RNN 수업 정리 글에서 "부스트캠프 AI_Tech"에서 시작해 "of RNNs(rolled version)"까지 이어지는 부분을 다시 써 주세요. 그 안의 "Basic structure" 자리에는 "Fundamental structure"라는 표현이 들어가야 합니다.

본문 발췌:
* * * *

U_Week_4_Day_16

유영재·2021년 9월 7일

부스트캠프

부스트캠프 AI_Tech

목록 보기

22/30

수업 정리 　

1. [NLP] Recurrent Neural Network and Language Modeling

- Recurrent Neural Network

Basic structure
Inputs and outputs of RNNs(rolled version)
- We usually want to predict a vector at some time steps
How to calculate the hidden state of RNNs
- We can process a sequence of vectors by applying a recurrence formula at every time step
- The same function and the same set of parameters are used at every time step
The state consists of a single "hidden" vector $h$

- Types of RNNs

One-to-one
- Standard Neural Networks
One-to-many
- Image Captioning
Many-to-one
- Sentiment Classification
Many-to-many(Seq2Seq)

* * * *

검토할 자료:

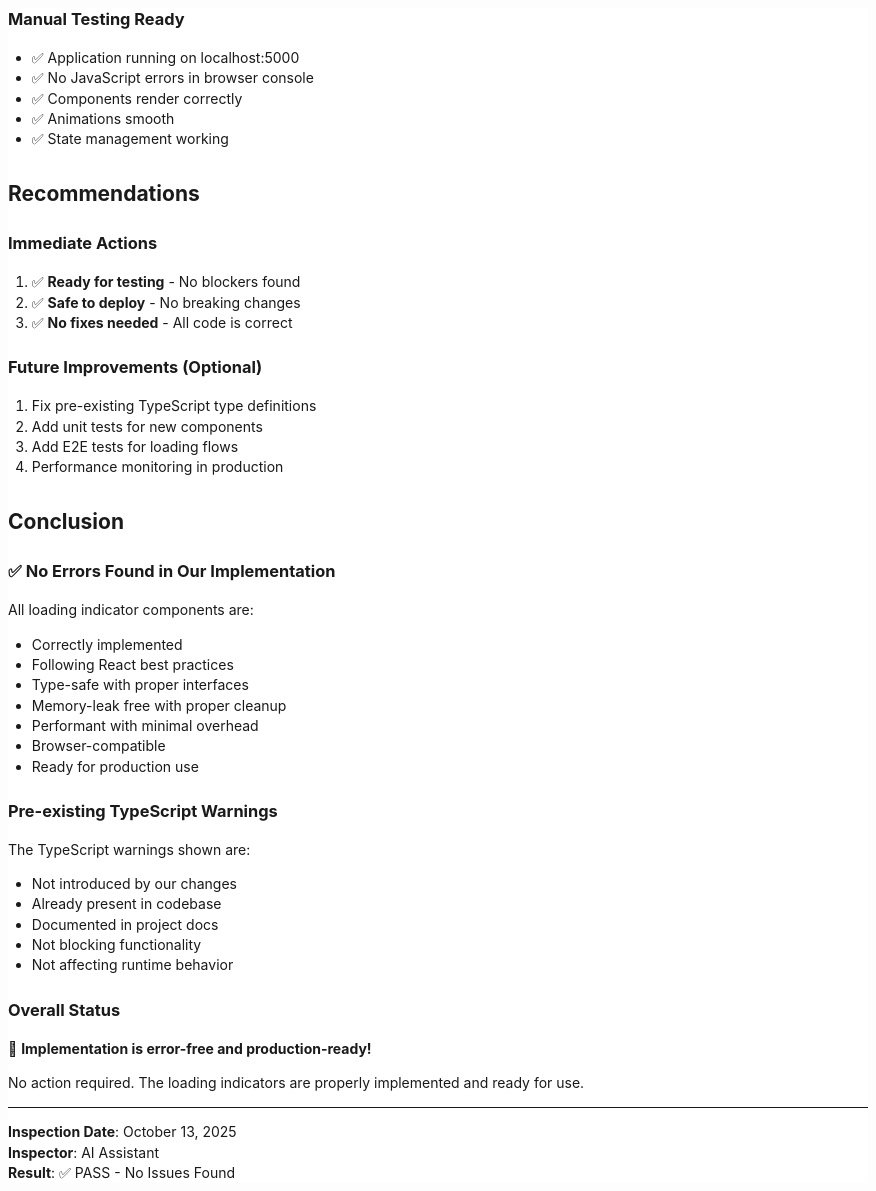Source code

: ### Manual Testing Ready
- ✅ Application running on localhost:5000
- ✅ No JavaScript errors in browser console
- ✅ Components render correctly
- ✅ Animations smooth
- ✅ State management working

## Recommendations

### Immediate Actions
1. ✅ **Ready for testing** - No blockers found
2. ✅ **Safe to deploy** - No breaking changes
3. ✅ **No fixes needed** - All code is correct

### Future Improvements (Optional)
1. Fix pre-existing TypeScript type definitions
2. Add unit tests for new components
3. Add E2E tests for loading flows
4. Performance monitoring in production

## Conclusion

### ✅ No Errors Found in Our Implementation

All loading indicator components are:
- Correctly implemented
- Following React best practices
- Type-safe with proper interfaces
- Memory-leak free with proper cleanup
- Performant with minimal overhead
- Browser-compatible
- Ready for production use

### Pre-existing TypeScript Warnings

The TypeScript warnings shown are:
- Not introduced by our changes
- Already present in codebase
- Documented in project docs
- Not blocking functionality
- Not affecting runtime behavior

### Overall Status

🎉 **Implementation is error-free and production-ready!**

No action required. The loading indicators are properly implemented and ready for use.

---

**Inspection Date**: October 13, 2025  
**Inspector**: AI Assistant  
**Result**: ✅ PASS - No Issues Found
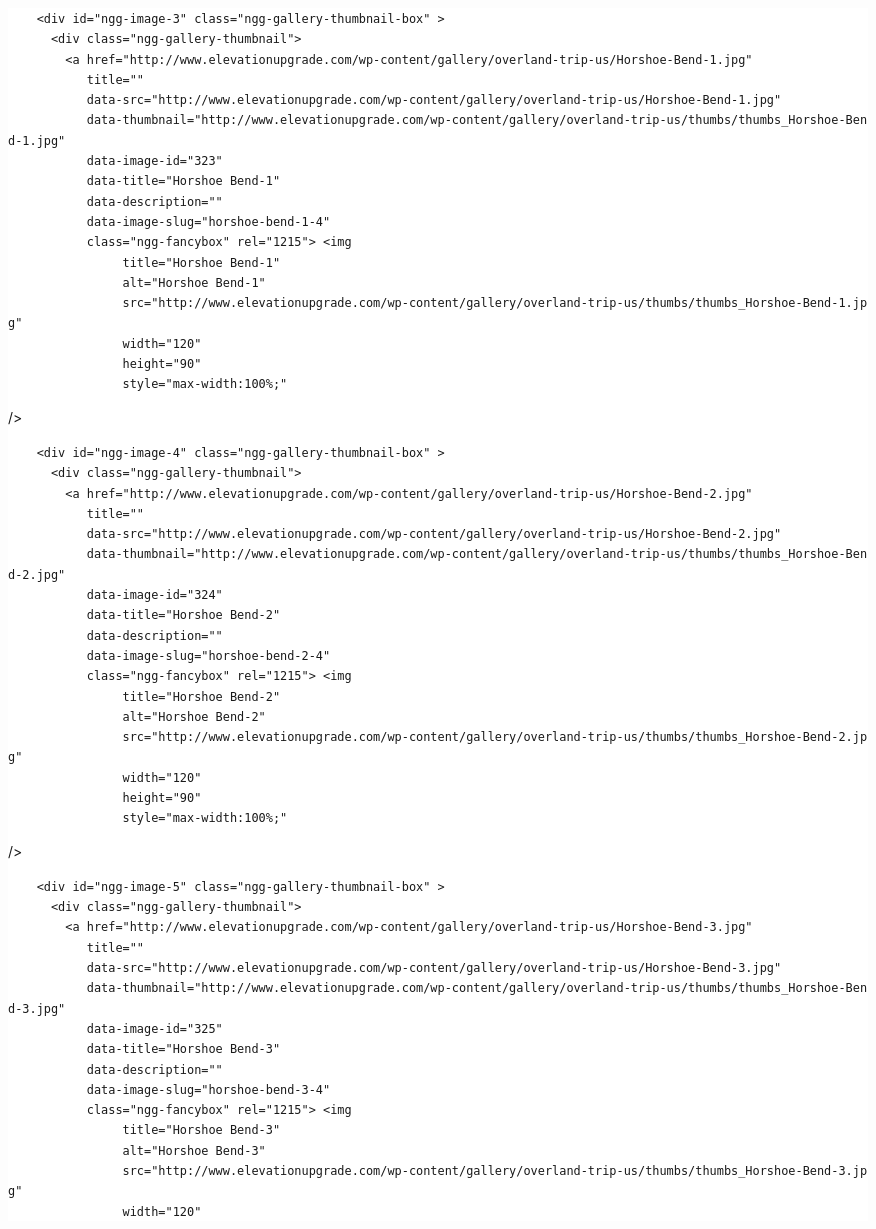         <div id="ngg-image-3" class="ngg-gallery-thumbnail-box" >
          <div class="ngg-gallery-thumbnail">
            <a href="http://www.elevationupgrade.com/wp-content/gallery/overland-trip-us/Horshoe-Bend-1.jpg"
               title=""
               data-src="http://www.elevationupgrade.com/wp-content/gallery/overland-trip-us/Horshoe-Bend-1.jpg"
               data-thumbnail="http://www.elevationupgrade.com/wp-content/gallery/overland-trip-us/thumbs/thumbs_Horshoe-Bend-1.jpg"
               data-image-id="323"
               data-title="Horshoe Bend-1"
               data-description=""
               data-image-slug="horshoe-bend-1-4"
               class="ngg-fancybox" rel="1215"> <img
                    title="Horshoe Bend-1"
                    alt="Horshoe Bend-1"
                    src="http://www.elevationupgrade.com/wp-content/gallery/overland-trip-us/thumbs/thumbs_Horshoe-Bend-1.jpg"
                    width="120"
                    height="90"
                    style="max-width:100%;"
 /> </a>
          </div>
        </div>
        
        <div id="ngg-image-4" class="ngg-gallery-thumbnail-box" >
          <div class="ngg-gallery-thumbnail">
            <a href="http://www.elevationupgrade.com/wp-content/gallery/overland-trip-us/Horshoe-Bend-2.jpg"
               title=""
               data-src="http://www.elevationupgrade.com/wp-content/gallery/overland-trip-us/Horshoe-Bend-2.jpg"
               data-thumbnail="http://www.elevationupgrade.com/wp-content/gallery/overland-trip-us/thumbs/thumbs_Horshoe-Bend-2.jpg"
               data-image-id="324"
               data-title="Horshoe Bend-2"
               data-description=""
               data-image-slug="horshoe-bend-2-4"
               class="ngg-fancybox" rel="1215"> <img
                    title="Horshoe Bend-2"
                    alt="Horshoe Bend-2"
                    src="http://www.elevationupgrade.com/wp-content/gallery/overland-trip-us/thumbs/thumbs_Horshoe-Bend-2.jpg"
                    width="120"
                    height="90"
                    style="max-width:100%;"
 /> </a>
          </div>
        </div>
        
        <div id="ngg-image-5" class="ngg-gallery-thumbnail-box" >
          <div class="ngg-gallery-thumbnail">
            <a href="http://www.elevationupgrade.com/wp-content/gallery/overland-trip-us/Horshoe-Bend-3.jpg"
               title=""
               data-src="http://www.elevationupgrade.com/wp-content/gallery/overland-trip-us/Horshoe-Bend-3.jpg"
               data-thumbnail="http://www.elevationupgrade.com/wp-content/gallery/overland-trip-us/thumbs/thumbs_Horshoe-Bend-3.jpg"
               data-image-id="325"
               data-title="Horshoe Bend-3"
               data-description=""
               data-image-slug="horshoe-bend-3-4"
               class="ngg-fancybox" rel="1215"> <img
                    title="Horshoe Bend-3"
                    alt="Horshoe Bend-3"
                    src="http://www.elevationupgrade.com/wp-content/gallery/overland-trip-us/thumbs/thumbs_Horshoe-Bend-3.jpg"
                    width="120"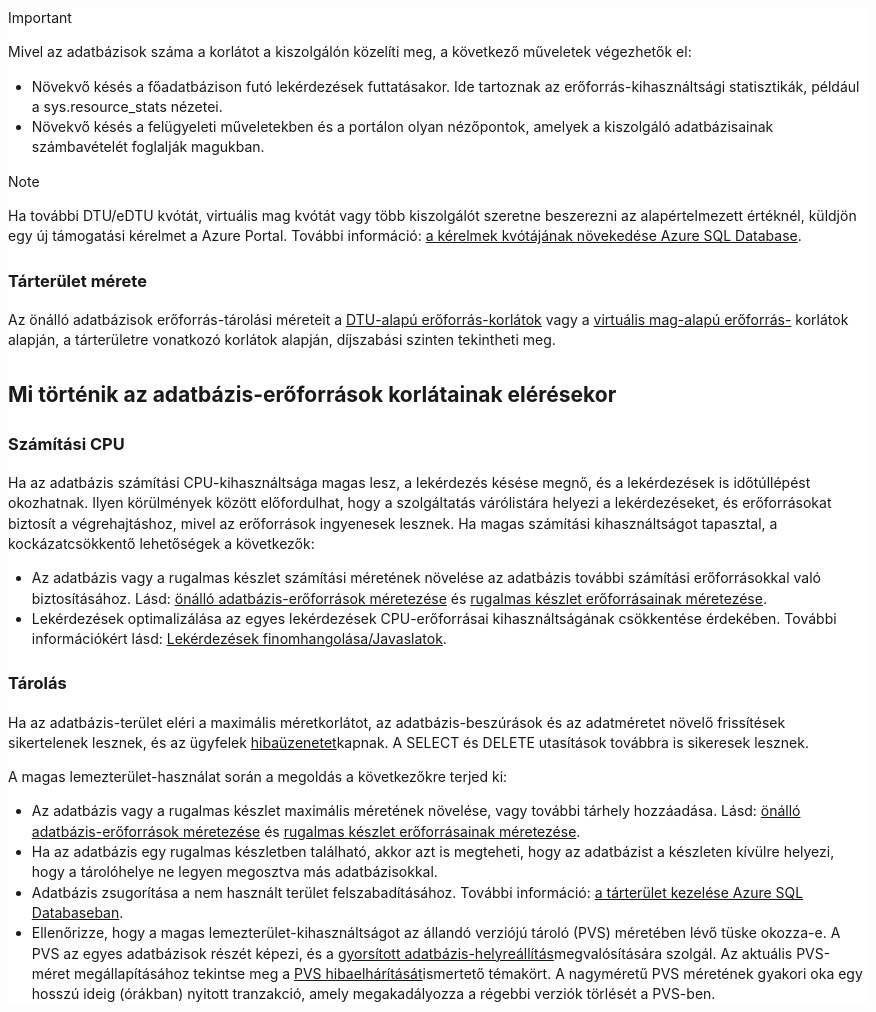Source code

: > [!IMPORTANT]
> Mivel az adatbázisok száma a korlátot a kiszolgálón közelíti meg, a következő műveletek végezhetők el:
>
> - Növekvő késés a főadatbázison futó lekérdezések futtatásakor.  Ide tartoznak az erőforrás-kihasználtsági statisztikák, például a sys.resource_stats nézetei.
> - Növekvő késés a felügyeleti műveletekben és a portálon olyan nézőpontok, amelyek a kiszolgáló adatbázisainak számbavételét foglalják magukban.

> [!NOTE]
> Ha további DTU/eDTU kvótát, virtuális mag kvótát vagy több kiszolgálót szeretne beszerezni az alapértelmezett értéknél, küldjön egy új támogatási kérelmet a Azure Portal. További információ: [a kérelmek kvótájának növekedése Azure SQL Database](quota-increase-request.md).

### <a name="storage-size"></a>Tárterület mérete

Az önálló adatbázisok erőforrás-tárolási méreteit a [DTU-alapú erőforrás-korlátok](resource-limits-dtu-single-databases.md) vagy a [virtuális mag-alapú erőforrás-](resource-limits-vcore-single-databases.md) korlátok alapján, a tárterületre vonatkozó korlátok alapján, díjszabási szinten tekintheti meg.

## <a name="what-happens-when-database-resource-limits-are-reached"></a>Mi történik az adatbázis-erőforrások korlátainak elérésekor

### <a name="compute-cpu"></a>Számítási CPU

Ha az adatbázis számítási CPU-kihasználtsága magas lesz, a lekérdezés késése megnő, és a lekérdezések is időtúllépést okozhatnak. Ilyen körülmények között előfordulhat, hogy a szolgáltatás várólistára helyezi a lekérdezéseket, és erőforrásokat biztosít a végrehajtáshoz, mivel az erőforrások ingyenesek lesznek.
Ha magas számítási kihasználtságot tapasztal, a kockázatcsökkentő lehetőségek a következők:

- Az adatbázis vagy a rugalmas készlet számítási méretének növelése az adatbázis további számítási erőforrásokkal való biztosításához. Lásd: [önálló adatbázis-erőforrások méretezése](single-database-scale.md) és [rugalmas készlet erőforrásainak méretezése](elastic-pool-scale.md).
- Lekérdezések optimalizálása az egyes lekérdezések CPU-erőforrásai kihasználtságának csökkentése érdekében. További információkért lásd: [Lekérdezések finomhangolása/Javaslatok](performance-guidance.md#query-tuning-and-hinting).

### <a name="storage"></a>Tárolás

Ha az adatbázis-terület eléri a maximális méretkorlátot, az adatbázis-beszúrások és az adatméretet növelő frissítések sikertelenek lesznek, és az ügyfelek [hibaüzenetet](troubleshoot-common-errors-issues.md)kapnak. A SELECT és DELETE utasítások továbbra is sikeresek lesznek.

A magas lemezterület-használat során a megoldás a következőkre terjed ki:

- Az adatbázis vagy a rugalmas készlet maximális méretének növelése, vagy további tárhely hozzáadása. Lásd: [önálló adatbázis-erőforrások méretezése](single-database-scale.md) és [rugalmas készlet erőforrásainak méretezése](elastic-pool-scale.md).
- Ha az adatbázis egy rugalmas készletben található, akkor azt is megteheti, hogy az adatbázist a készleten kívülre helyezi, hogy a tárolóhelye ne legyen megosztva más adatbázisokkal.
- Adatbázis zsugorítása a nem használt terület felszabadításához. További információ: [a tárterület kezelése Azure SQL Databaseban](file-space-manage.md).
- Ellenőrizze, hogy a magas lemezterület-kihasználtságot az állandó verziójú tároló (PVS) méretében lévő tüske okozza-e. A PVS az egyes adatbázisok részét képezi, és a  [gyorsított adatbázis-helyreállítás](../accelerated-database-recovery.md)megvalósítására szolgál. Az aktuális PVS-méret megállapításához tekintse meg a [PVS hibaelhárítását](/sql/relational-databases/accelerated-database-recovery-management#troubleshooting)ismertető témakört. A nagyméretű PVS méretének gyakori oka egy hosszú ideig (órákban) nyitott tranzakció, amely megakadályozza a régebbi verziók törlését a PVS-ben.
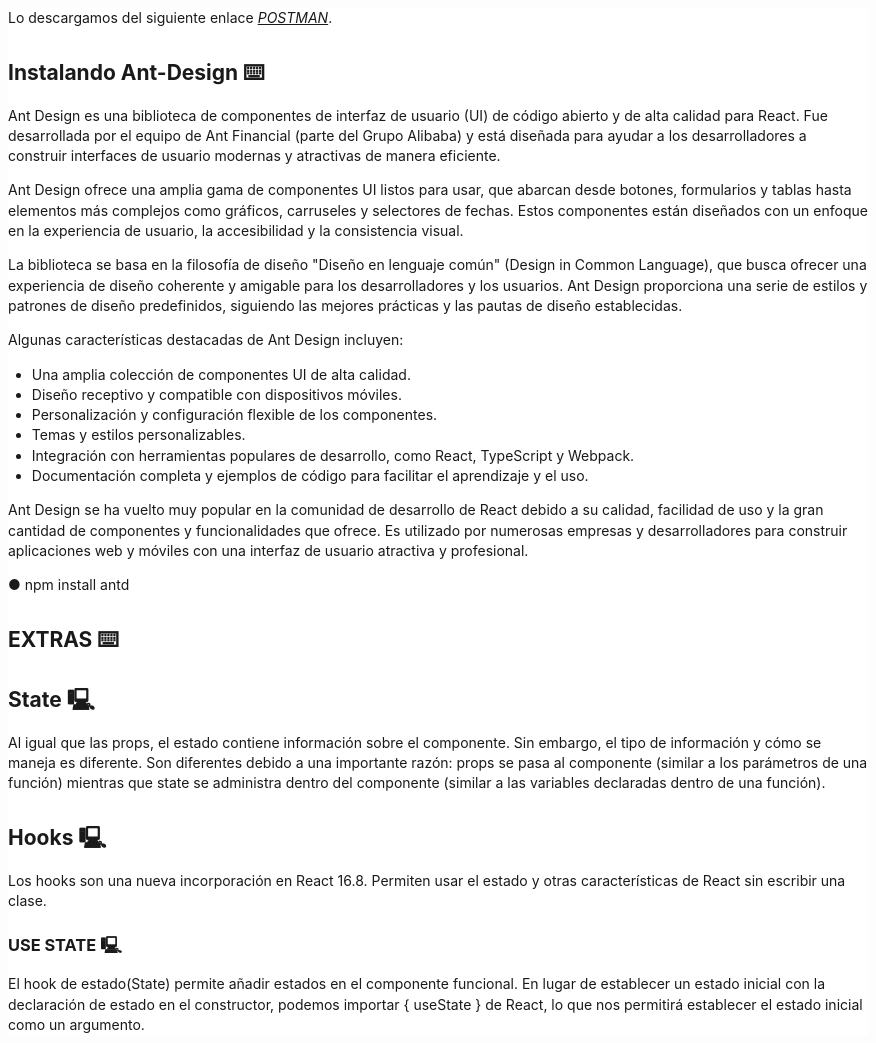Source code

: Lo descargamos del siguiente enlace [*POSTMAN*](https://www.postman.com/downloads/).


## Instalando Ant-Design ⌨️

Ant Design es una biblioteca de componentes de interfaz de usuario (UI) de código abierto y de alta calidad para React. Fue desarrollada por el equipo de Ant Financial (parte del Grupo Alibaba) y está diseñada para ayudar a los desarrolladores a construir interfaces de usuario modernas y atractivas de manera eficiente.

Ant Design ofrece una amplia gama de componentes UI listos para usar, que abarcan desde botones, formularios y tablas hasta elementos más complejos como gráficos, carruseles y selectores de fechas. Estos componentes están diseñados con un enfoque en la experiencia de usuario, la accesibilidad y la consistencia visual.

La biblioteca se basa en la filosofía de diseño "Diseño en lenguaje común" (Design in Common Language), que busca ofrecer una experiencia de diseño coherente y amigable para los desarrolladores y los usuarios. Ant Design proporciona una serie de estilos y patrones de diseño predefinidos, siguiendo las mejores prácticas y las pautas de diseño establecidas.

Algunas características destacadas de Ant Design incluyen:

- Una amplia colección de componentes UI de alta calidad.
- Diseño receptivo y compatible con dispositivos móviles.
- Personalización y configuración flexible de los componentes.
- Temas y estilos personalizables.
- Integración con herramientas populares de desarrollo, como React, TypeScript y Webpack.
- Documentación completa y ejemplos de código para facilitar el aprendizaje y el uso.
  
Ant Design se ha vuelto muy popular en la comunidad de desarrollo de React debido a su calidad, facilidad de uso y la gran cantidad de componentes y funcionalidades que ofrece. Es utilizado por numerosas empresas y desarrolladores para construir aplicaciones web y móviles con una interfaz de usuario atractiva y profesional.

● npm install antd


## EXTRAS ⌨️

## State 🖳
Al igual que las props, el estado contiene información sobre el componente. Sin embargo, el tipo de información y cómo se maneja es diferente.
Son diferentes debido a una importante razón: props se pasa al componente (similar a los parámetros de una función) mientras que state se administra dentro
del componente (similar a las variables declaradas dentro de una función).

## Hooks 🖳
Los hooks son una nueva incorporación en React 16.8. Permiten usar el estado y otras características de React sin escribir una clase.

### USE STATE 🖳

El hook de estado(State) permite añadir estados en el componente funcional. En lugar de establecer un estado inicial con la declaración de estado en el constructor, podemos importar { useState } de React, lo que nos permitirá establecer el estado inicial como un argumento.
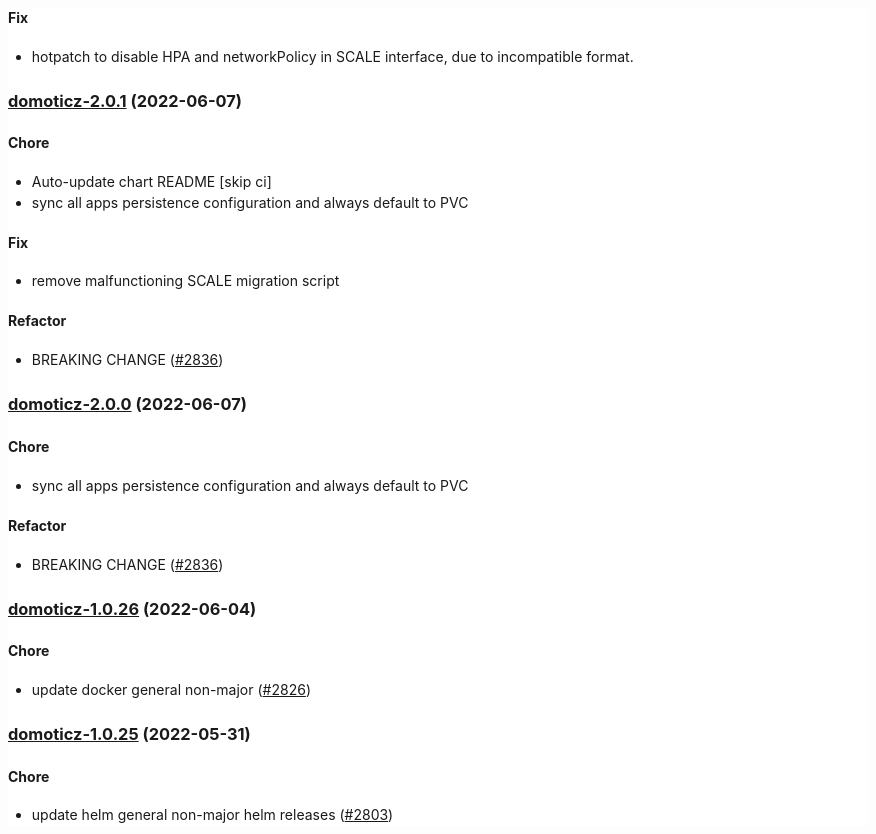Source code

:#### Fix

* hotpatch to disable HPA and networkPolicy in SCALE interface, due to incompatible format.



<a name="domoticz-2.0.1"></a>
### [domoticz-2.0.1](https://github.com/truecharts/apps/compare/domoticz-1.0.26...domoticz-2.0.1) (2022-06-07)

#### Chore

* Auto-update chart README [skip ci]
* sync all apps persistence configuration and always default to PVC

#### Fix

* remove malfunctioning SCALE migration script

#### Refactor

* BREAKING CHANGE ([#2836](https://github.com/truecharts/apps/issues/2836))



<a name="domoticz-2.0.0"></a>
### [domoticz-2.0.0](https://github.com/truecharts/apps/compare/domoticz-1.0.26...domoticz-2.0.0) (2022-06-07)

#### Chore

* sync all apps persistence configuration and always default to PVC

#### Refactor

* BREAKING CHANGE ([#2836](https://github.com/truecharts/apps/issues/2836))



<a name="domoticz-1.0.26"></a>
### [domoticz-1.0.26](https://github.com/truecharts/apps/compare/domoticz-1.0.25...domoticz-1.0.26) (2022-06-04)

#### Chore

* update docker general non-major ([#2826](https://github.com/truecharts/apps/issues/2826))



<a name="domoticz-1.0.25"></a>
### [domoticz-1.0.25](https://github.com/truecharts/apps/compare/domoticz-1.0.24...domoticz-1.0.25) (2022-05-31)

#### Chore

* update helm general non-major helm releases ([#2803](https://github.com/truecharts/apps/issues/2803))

* * * *

연습 풀이:
부스트캠프 AI_Tech

목록 보기

22/30

수업 정리 　

1. [NLP] Recurrent Neural Network and Language Modeling

- Recurrent Neural Network

Fundamental structure
Inputs and outputs of RNNs(rolled version)